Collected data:
──────────────────────────────
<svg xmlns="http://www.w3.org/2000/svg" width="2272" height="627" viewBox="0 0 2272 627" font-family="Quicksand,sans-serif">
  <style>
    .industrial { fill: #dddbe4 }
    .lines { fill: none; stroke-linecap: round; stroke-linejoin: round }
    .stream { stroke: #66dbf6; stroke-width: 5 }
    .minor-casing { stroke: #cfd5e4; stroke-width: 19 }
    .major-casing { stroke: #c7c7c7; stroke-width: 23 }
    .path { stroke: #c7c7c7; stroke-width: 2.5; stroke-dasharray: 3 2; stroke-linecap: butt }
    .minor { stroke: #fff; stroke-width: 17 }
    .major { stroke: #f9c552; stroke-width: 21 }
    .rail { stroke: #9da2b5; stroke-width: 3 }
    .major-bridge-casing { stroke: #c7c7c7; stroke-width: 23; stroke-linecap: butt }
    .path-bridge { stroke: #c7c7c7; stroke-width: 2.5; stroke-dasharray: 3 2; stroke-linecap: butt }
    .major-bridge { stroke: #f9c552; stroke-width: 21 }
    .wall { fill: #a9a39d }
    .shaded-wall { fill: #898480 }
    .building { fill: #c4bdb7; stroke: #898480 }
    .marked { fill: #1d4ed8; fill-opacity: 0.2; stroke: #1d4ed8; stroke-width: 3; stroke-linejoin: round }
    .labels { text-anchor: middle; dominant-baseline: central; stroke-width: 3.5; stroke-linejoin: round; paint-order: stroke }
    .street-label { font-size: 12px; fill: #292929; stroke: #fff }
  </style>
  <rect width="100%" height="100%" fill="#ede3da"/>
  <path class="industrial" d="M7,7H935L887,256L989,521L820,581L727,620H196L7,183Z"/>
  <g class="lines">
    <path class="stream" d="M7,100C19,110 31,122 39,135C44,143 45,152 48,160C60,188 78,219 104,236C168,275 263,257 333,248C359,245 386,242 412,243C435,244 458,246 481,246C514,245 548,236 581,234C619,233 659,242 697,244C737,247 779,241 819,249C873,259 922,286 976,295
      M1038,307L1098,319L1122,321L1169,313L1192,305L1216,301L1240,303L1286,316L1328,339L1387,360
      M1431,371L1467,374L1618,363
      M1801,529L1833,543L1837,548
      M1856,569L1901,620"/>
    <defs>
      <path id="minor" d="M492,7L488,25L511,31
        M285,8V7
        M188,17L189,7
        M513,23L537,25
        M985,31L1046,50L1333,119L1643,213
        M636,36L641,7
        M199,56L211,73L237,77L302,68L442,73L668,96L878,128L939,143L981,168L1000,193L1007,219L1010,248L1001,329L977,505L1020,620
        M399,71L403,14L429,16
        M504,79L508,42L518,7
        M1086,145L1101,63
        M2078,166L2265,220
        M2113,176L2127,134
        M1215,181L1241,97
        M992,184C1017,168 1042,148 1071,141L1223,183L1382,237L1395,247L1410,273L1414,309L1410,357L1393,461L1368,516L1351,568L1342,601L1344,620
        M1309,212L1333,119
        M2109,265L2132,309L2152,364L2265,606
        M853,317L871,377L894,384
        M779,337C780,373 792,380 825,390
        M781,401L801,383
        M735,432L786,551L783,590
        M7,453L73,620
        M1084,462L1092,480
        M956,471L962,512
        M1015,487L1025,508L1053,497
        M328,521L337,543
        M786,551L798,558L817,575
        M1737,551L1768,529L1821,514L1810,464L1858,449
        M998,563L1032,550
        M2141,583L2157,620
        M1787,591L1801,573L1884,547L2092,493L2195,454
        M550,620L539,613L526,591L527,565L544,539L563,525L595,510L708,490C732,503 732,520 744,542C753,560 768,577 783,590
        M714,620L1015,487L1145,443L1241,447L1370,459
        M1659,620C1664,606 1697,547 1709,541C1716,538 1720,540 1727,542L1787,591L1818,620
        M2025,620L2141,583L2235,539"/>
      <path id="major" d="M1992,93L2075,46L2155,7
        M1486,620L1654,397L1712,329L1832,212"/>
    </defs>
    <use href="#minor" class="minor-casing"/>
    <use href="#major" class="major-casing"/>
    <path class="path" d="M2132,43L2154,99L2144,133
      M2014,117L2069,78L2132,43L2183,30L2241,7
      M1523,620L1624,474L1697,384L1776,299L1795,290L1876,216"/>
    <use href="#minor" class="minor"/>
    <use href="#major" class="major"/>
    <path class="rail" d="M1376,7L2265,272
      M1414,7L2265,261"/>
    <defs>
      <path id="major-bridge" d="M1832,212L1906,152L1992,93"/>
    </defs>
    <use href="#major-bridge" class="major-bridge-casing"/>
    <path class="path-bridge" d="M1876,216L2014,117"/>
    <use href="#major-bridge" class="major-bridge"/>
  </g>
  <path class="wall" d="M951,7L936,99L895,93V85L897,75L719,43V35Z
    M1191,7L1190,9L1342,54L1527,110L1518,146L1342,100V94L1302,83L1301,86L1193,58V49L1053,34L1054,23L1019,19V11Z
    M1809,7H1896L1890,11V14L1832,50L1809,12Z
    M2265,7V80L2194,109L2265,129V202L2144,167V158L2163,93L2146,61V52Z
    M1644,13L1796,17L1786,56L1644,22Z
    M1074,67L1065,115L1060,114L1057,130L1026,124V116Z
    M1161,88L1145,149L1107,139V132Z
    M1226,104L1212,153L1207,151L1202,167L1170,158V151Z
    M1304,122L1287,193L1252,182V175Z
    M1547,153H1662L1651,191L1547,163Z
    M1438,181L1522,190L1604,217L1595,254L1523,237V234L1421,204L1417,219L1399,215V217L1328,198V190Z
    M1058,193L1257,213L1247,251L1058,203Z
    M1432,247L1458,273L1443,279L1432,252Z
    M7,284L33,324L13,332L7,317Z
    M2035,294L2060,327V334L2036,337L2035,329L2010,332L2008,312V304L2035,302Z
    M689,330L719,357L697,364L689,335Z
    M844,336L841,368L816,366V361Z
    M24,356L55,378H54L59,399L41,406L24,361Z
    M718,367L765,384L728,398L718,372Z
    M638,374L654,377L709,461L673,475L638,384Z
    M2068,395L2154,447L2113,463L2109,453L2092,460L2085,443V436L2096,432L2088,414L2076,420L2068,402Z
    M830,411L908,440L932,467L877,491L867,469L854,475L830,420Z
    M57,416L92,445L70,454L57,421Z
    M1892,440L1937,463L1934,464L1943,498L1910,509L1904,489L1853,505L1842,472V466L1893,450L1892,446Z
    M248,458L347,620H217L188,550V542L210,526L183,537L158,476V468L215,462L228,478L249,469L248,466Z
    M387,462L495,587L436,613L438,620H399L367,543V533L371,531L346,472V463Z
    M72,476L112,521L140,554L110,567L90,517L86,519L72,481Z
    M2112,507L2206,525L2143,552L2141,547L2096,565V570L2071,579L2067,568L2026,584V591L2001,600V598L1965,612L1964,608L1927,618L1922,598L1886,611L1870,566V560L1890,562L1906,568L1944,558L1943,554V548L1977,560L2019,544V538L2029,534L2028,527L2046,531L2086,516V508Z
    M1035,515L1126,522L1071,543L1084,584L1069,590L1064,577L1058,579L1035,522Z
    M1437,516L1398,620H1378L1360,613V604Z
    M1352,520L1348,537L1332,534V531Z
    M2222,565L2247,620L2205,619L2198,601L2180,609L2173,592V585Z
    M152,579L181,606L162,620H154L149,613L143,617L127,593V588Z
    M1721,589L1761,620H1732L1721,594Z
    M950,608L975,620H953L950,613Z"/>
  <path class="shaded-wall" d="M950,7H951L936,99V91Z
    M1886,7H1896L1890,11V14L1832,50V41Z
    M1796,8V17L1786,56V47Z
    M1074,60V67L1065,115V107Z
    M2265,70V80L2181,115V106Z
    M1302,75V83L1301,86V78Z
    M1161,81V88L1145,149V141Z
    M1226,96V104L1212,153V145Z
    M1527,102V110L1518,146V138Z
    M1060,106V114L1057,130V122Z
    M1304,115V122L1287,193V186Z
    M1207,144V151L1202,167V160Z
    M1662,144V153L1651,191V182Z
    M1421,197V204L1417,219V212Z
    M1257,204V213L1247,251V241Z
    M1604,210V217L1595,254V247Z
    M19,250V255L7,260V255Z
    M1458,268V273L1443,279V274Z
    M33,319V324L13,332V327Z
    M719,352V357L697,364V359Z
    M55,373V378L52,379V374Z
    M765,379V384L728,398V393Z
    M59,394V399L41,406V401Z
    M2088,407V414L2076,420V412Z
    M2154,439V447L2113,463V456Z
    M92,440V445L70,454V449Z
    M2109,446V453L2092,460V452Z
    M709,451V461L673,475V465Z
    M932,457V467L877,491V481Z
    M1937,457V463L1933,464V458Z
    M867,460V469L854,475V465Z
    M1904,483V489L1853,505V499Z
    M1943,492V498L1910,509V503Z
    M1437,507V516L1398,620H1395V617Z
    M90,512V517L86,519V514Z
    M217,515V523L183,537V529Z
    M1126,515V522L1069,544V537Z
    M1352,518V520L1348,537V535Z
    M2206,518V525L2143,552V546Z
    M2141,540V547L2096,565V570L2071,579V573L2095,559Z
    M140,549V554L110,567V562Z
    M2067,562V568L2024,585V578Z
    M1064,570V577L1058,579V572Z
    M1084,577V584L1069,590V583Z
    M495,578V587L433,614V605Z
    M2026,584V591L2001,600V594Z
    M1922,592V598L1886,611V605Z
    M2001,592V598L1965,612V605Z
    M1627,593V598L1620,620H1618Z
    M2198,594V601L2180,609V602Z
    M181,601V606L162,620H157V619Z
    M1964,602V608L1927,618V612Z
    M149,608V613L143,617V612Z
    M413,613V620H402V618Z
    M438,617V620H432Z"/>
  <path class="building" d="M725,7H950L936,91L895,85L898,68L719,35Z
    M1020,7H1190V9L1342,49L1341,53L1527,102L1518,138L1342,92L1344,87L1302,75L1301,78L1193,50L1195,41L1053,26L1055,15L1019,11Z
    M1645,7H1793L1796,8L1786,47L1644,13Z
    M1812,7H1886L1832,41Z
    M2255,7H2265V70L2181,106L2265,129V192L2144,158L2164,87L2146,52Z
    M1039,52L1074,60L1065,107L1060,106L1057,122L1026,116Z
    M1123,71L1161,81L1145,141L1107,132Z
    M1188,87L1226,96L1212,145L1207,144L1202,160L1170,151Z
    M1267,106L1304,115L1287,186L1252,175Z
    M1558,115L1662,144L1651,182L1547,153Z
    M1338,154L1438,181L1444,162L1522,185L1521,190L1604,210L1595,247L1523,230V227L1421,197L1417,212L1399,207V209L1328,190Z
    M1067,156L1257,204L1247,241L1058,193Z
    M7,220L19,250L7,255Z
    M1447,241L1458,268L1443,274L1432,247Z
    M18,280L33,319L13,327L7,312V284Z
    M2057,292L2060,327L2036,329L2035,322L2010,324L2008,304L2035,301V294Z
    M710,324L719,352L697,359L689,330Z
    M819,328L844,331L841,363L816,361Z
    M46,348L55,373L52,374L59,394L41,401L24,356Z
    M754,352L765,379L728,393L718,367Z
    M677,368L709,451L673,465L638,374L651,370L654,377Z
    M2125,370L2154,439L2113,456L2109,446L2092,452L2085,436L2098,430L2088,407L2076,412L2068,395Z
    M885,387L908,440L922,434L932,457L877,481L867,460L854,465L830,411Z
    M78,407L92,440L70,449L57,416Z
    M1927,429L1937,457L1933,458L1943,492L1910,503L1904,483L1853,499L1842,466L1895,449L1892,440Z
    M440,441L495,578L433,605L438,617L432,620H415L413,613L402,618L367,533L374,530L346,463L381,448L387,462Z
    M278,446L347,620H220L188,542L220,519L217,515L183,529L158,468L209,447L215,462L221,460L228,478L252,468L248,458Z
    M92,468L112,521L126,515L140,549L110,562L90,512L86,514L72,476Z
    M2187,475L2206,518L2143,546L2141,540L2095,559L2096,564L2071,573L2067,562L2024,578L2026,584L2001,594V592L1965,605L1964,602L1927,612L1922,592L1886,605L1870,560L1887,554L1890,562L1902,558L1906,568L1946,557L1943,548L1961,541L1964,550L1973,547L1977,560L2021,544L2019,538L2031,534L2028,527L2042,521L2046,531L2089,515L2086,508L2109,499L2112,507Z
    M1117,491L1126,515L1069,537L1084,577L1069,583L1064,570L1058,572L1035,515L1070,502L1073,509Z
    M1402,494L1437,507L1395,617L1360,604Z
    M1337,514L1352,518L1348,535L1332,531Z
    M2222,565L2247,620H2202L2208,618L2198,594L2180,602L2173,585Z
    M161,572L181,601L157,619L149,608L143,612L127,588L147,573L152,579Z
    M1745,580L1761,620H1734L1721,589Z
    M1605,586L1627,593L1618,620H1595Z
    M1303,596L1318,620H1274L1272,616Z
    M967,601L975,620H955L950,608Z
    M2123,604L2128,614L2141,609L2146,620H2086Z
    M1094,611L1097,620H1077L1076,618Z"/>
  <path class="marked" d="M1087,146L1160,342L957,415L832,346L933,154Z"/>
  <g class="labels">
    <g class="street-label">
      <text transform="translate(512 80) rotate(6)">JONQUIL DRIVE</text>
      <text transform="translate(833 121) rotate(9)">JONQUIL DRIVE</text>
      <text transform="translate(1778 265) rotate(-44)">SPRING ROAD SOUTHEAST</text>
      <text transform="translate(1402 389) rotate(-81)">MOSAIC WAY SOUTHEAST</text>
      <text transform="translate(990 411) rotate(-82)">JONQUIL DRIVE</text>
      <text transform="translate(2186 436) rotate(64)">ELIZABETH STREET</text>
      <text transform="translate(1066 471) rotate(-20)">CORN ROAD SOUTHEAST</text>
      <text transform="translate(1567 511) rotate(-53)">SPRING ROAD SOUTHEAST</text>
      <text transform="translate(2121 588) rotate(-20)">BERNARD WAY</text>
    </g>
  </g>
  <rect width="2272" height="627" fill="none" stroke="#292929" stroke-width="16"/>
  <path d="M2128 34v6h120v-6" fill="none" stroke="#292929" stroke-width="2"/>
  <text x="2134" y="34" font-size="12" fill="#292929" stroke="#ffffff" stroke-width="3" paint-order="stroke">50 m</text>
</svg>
──────────────────────────────
◆ **The task**
Exactly as they appear, print the lines from the one holding "M1745,580L1761,620H1734L1721,589Z" through the final line of the entries, and no others.

◆ **Solution**
    M1745,580L1761,620H1734L1721,589Z
    M1605,586L1627,593L1618,620H1595Z
    M1303,596L1318,620H1274L1272,616Z
    M967,601L975,620H955L950,608Z
    M2123,604L2128,614L2141,609L2146,620H2086Z
    M1094,611L1097,620H1077L1076,618Z"/>
  <path class="marked" d="M1087,146L1160,342L957,415L832,346L933,154Z"/>
  <g class="labels">
    <g class="street-label">
      <text transform="translate(512 80) rotate(6)">JONQUIL DRIVE</text>
      <text transform="translate(833 121) rotate(9)">JONQUIL DRIVE</text>
      <text transform="translate(1778 265) rotate(-44)">SPRING ROAD SOUTHEAST</text>
      <text transform="translate(1402 389) rotate(-81)">MOSAIC WAY SOUTHEAST</text>
      <text transform="translate(990 411) rotate(-82)">JONQUIL DRIVE</text>
      <text transform="translate(2186 436) rotate(64)">ELIZABETH STREET</text>
      <text transform="translate(1066 471) rotate(-20)">CORN ROAD SOUTHEAST</text>
      <text transform="translate(1567 511) rotate(-53)">SPRING ROAD SOUTHEAST</text>
      <text transform="translate(2121 588) rotate(-20)">BERNARD WAY</text>
    </g>
  </g>
  <rect width="2272" height="627" fill="none" stroke="#292929" stroke-width="16"/>
  <path d="M2128 34v6h120v-6" fill="none" stroke="#292929" stroke-width="2"/>
  <text x="2134" y="34" font-size="12" fill="#292929" stroke="#ffffff" stroke-width="3" paint-order="stroke">50 m</text>
</svg>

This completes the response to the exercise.